# CONSIGNE 1:
Répondez à ces questions à partir de l'extrait :
(a) Quels professionnels de la santé sont dépistés ?
(b) De quelle chaîne le virologue Marc Van Ranst était-il l'invité ?
(c) Quel pays Marc Van Ranst cite-t-il en exemple pour un voyage fin mai ou début juin ?
# CONSIGNE 2:
Transcrivez tout le passage de l'extrait qui va de "C'est ce qu'on" jusqu'à "tous les jours.".
# CONSIGNE 3:
Relevez tous les noms de personnes et de pays qui figurent dans l'extrait.

Beaucoup de médecins sont déjà contaminés ?

Oui, il y a déjà pas mal de médecins contaminés. Ça, on le suit de près puisque les professionnels de la santé qui sont fébriles sont dépistés. Ceux qui ont juste une toux et qui probablement font la maladie, mais qui ne font pas de fièvre, ne sont pas dépistés. Donc, dans les médecins aussi, il y a une partie du personnel qui est contraint d'aller travailler, probablement malade, mais qui ne peut pas être dépistée.

On s'attend tous, dans tous les hôpitaux, à être touchés, à être contaminés. Moi, j'ai fait mon deuil de ne pas être atteint la semaine dernière en voyant comment ça a évolué. Je sais qu'un jour ou l'autre, je vais contracter le coronavirus.

C'est une certitude aussi pour vous, dans le milieu hospitalier, à un moment, il faudra faire des choix, choisir qui soigner ?

C'est ce qu'on a voulu éviter. Les chiffres d'aujourd'hui ne me rassurent pas du tout. On n'est pas du tout dans une courbe qui nous permettrait d'éviter ça. Donc, je crains qu'on doive faire des choix. Maintenant, grâce au confinement et au respect de règles de chacun, j'espère qu'on aura à faire le moins de choix possible. Mais je crois malheureusement... qu'on déborde nos soins intensifs, c'est une certitude. Est-ce qu'on va aller jusqu'au maximal ? Les chiffres d'aujourd'hui m'inquiètent quand même énormément parce que j'espérais une baisse du nombre d'hospitalisations et ce qu'on voit, c'est que depuis le début de la semaine, tous les deux jours, le nombre de cas hospitalisés double tous les jours.

Selon le virologue Marc Van Ranst: "La situation n'est pas mauvaise en ce moment dans les hôpitaux"

En parallèle de notre interview du docteur Devos, le virologue Marc Van Ranst était l'invité du journal de la chaîne flamande VTM. Il dresse un portrait différent de la situation.

La situation dans les hôpitaux n'est pas mauvaise en ce moment, a déclaré le virologue Marc Van Ranst jeudi après-midi au micro de VTM NEWS. "L'ennemi est à l'horizon, les patients arrivent avec parcimonie. Dans certains hôpitaux, il y a déjà plus de patients que dans d'autres".

Dans les hôpitaux, il y a "une énorme attente, tout le monde se tient prêt", explique le virologue. M. Van Ranst a souligné qu'il est important que les patients souffrant d'autres affections telles qu'une crise cardiaque ou un accident vasculaire cérébral soient tout aussi bien pris en charge. M. Van Ranst s'est dressé contre l'appel lancé par certaines personnes en faveur d'un plus grand nombre d'accouchements à domicile. "Il est beaucoup plus facile de rendre l'accouchement plus 'familial' à l'hôpital, que de rendre l'accouchement à domicile sûr". M. Van Ranst dit se rendre compte que le secteur du voyage et du tourisme est très durement touché par les mesures de confinement. Il estime cependant que ce n'est pas une bonne idée de garder des plans de voyage en mai et juin prochains. "Par exemple, les chances de pouvoir se rendre en Espagne fin mai ou début juin sont très faibles", conclut-il.

# DONNÉES DISPONIBLES:
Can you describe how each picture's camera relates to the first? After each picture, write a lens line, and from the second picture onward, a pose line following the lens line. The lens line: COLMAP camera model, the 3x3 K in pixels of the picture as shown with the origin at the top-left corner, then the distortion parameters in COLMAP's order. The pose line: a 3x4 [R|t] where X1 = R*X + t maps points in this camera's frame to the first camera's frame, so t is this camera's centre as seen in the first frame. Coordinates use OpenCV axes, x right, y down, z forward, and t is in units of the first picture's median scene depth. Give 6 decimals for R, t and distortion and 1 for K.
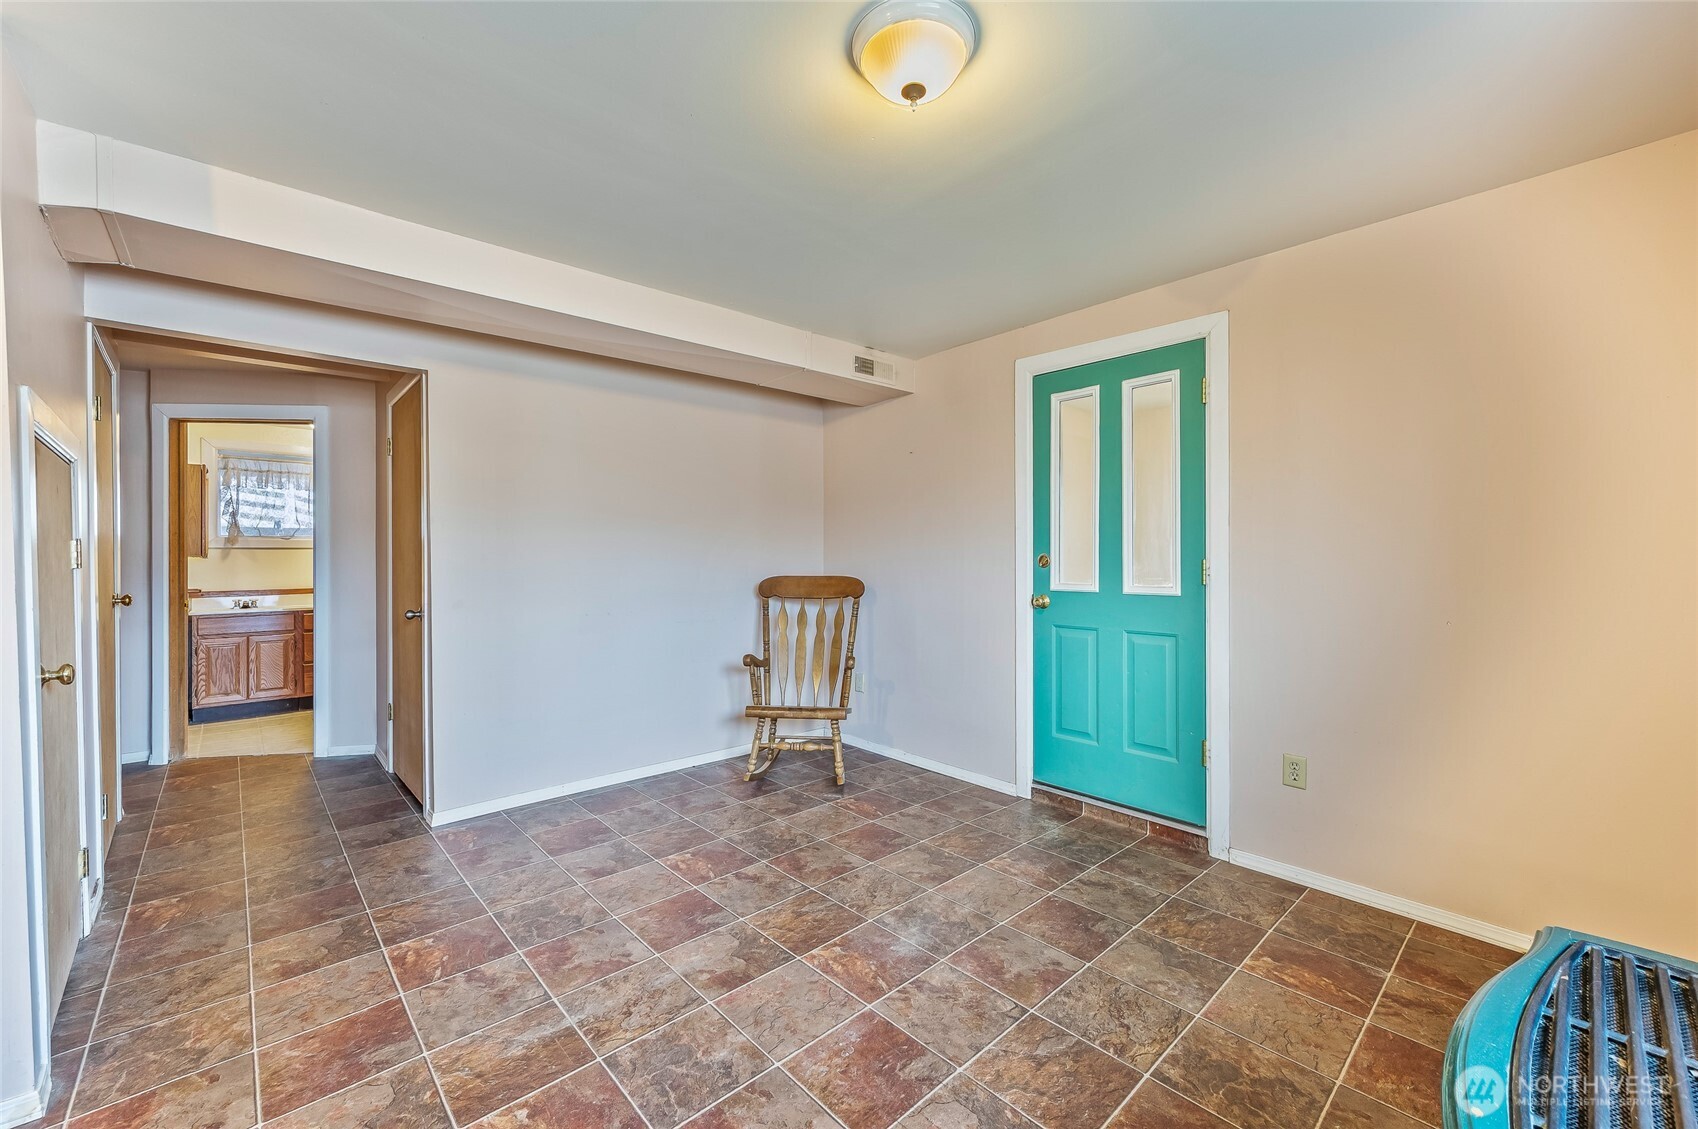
lens RADIAL K [[681.2, 0, 846.2], [0, 681.2, 558.4], [0, 0, 1]] dist [0.002539, 0.000092]
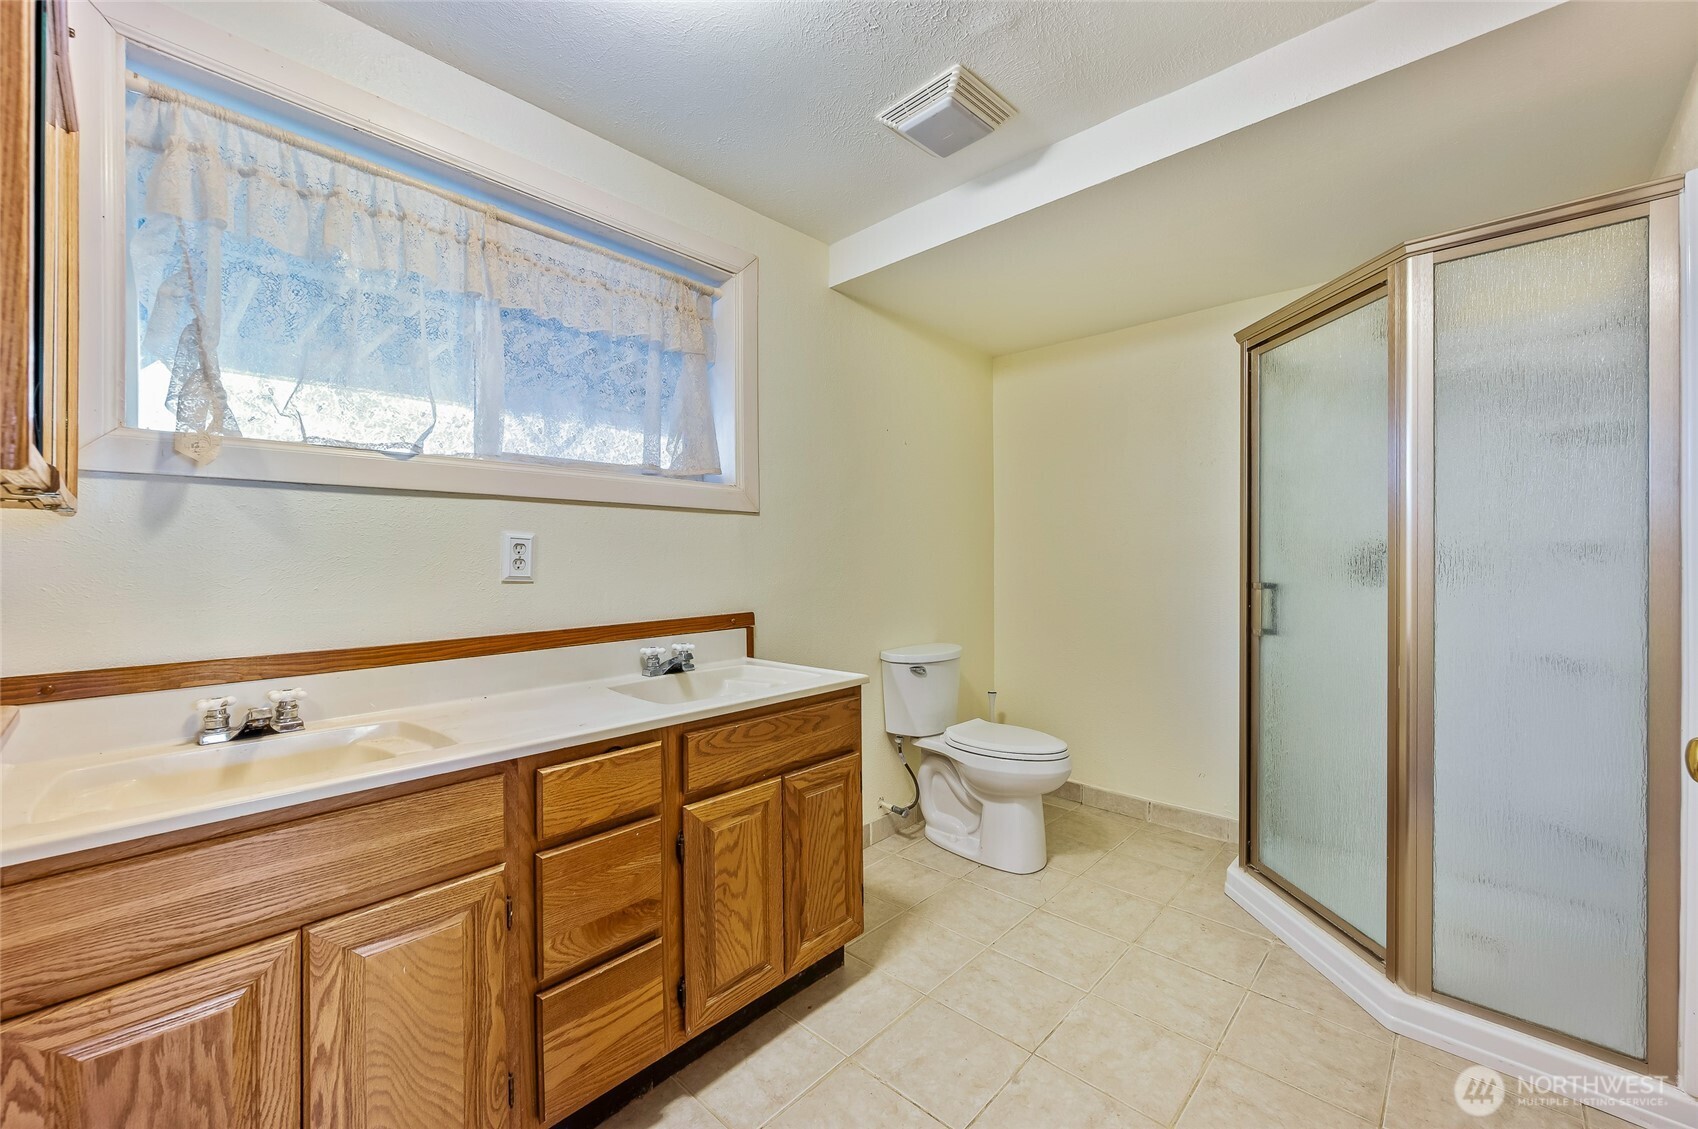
lens RADIAL K [[681.2, 0, 846.2], [0, 681.2, 558.4], [0, 0, 1]] dist [0.002539, 0.000092]
pose [[0.997020, 0.001713, 0.077121, -0.700716], [-0.001585, 0.999997, -0.001715, 0.012887], [-0.077124, 0.001588, 0.997020, 0.756815]]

# RÉPONSE 1:
(a) Les professionnels de la santé qui sont fébriles.
(b) La chaîne flamande VTM.
(c) L'Espagne.

# RÉPONSE 2:
C'est ce qu'on a voulu éviter. Les chiffres d'aujourd'hui ne me rassurent pas du tout. On n'est pas du tout dans une courbe qui nous permettrait d'éviter ça. Donc, je crains qu'on doive faire des choix. Maintenant, grâce au confinement et au respect de règles de chacun, j'espère qu'on aura à faire le moins de choix possible. Mais je crois malheureusement... qu'on déborde nos soins intensifs, c'est une certitude. Est-ce qu'on va aller jusqu'au maximal ? Les chiffres d'aujourd'hui m'inquiètent quand même énormément parce que j'espérais une baisse du nombre d'hospitalisations et ce qu'on voit, c'est que depuis le début de la semaine, tous les deux jours, le nombre de cas hospitalisés double tous les jours.

# RÉPONSE 3:
- Devos
- Marc Van Ranst
- Espagne